» **КОРОТКАЯ ЗАДАЧА A**:
Перескажите короче абзац, который начинается словами «Библии, такие как отпечатанная в 1611 году», из текста о дополнительном иллюстрировании книг. Оформите пересказ списком и сохраните главные факты.

Библии, такие как отпечатанная в 1611 году Библия короля Якова или «Авторизованная версия», издавались без иллюстраций, но, как правило, в них вставлялись гравюры, отобранные владельцами; это называлось дополнительным иллюстрированием, или, по имени известного собирателя книг Джеймса Грейнджера, грейнджеризацией. Чтобы извлечь выгоду из этой моды, в 1790-х годах издатель и торговец Томас Маклин выпустил Библию в нескольких томах со множеством полностраничных иллюстраций и обратился к подписчикам на свое издание с призывом дополнять его иллюстрациями. Элизабет Балл (ум. 1809) так и поступила, и ее экземпляр Библии Маклина разбух до двадцати пяти томов: она дополнила его несколькими тысячами резцовых гравюр на дереве. Другой читатель пошел еще дальше. Роберт Бойер нанял в Париже агента для розыска библейских иллюстраций к своему экземпляру Библии Маклина. Профессия Бойера - а он был королевским миниатюристом - как будто уравновесилась его максималистской работой над Библией. Сорок пять ее томов хранятся теперь в отдельном шкафу муниципальной библиотеки английского города Болтон. Позднейшее воспоминание о библиофильской горячке Бойера свидетельствует, что «он тридцать лет без перерыва все улучшал и улучшал ее»: это, конечно, было невыполнимо. Превращение, казалось бы, совсем законченной, купленной книги в потенциально безразмерный приемник все большего и большего количества материала делало готовую книгу радикально, вечно неполной. Книга, в которую каждый может добавлять свои иллюстрации, проводит рестайлинг объекта, превращает его в процесс.
 
Читатели шли самыми разными путями, заполняли, усиливали, изменяли, вмешивались, предпринимали заведомо обреченные попытки заполнить свои книги. Списки ошибок, которыми снабжались ранее напечатанные книги, указывали читателям, на какой именно странице им нужно сделать поправки; в некоторых экземплярах этот лист со списком вырван, что говорит о добросовестно проделанной работе. Ученые XVII и последующих веков добавляли в книги пустые листы, на которых можно было писать: великий издатель Шекспира Эдмонд Мэлоун, переплетая свои драгоценные ин-кварто с пьесами Елизаветинской эпохи, предусмотрел большие поля и вставил пустые страницы, предназначенные для редактор ских комментариев и толкований и сделал из малоценных памфлетов XVI века драгоценный академический материал конца XVII столетия. Многие читатели тоже сделали множество набегов на печатную страницу. Как великолепно показала Лори Магуайр, первые читатели сборника непристойных стихотворений Джона Донна заполняли, впрочем без особой нужды, прочерки на страницах, сделанные как бы благопристойности ради. В «Сатире II» герой выражает свое недовольство плохой поэзией и плохим законом, а также уверяет, что не боится «... этих, кто готов всех превзойти... а клянутся чаще, чем». В сборнике Донна, изданном в 1633 году, эти прочерки невольно привлекают внимание к удаленному содержанию. Можно вспомнить и аргументы против отредактированного романа «Любовник леди Чаттерлей»: пробелы огрубляют текст и делают его более непристойным, чем если бы каждое слово осталось на своем месте (см. главу 10). Один из первых читателей Донна вписал в пробел рядом с глаголом «превзойти» непристойное слово. Может быть, ему показалось, что оно подошло по размеру и контексту, может быть, он сумел достать неотредактированный, рукописный экземпляр стихотворения, может быть, услышал сальную литературную сплетню, но, откуда бы слово ни пришло, со вторым пробелом этот метод не сработал. Читатель не мог бы ни открыть, ни догадаться, что этот пробел устраняет скорее религиозный, а не сексуальный контекст из фразы, которая в более поздних изданиях читается «клянутся чаще, чем в литании». Важно то, что по крайней мере один читатель увидел в пробеле место для заполнения, которое сигнализировало: здесь что-то пропущено.

» **КОРОТКАЯ ЗАДАЧА B**:
Подсчитайте, сколько строк приведенного ниже листинга содержат строку «true». В ответе укажите только число.

[Исходные записи]
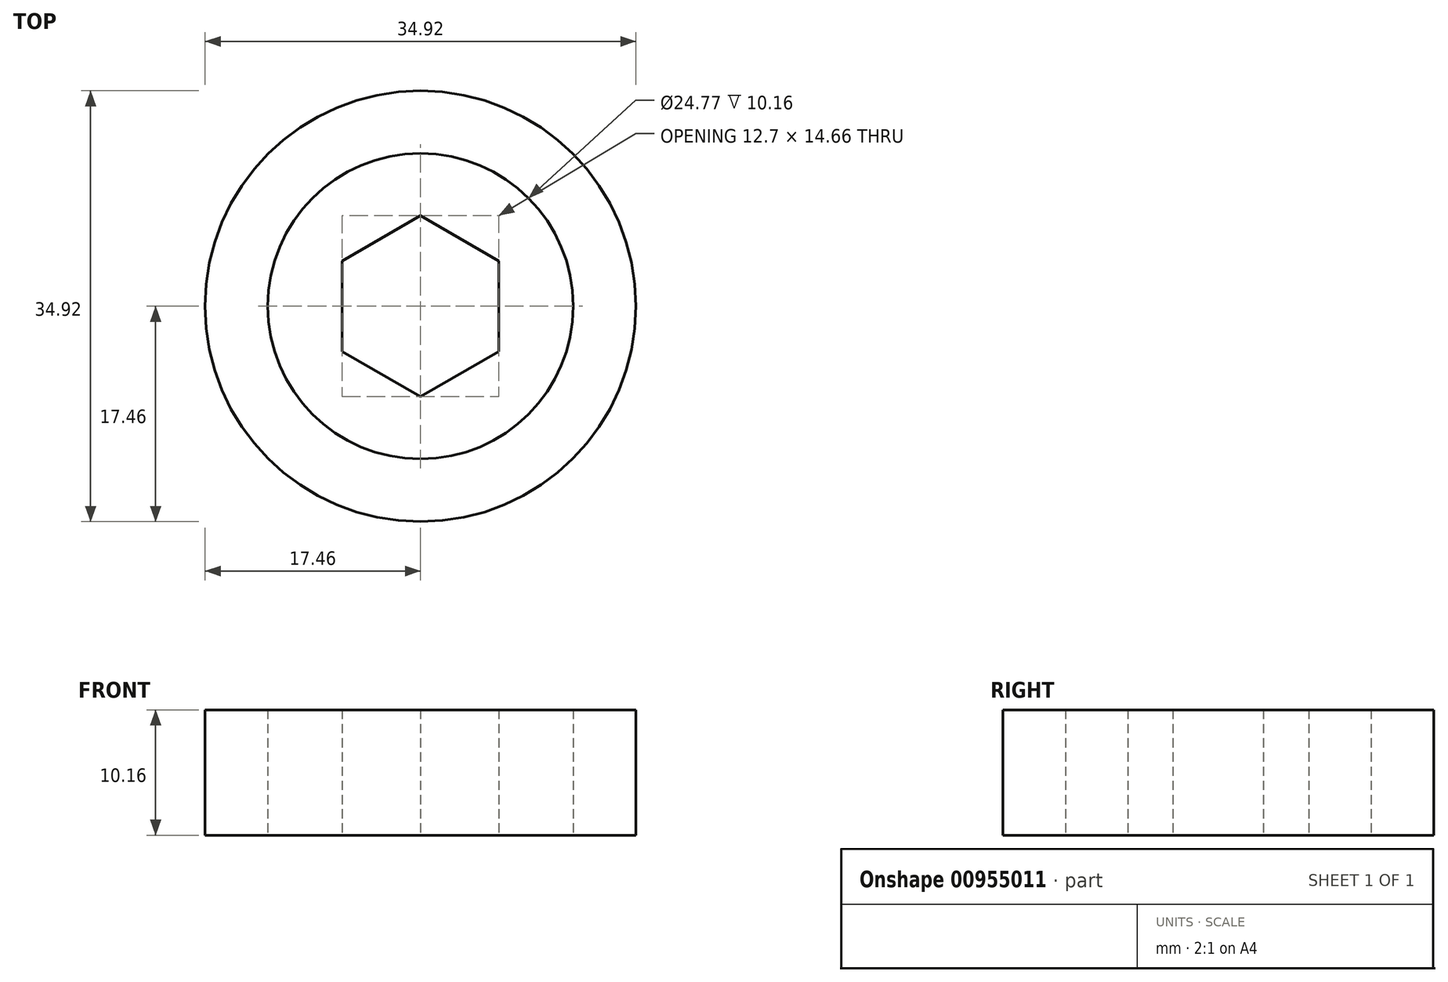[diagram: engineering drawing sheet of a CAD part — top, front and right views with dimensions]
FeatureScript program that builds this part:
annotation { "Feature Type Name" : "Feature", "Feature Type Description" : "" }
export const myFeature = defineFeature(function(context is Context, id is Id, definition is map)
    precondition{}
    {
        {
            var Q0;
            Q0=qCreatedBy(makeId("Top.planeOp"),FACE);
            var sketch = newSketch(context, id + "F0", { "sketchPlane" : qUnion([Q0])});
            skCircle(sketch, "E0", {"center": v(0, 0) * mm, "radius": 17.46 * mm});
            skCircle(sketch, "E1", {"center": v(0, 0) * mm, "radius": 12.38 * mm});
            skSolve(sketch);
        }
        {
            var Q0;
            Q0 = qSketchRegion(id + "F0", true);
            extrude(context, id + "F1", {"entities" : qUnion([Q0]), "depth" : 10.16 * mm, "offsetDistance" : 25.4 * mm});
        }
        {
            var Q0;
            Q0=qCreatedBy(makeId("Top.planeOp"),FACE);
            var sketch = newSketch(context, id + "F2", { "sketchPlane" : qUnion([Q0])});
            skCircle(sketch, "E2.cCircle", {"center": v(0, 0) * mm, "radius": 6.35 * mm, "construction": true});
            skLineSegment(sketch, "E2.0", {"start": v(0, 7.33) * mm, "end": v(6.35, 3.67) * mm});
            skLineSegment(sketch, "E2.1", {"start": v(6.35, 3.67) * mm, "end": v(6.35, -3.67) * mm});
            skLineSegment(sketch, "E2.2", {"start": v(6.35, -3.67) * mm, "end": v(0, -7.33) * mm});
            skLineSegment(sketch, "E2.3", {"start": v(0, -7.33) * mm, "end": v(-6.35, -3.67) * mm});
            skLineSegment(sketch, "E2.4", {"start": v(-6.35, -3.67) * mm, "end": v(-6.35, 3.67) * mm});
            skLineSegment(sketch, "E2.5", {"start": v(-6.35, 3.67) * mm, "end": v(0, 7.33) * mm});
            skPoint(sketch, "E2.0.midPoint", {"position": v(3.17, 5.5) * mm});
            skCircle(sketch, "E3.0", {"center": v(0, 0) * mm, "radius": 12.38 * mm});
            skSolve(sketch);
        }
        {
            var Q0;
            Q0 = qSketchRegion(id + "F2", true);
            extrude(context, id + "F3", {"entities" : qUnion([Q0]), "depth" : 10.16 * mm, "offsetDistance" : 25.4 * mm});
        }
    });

» **РАЗОБРАННОЕ РЕШЕНИЕ A**:
- Библии, например Библия короля Якова 1611 года, издавались без иллюстраций. Владельцы обычно вставляли в них гравюры по своему выбору. Это называлось дополнительным иллюстрированием, или грейнджеризацией, по имени собирателя книг Джеймса Грейнджера.
- В 1790-х годах издатель и торговец Томас Маклин выпустил многотомную Библию со множеством полностраничных иллюстраций. Он призвал подписчиков дополнять ее иллюстрациями.
- Элизабет Балл (ум. 1809) вставила в свой экземпляр несколько тысяч резцовых гравюр на дереве, и он разросся до двадцати пяти томов.
- Королевский миниатюрист Роберт Бойер нанял в Париже агента для поиска библейских иллюстраций. Его Библия в сорока пяти томах хранится в отдельном шкафу муниципальной библиотеки Болтона. По позднему воспоминанию, он тридцать лет без перерыва ее улучшал.
- Из-за такой практики законченная купленная книга становилась вечно неполной: объект превращался в процесс.

» **РАЗОБРАННОЕ РЕШЕНИЕ B**:
3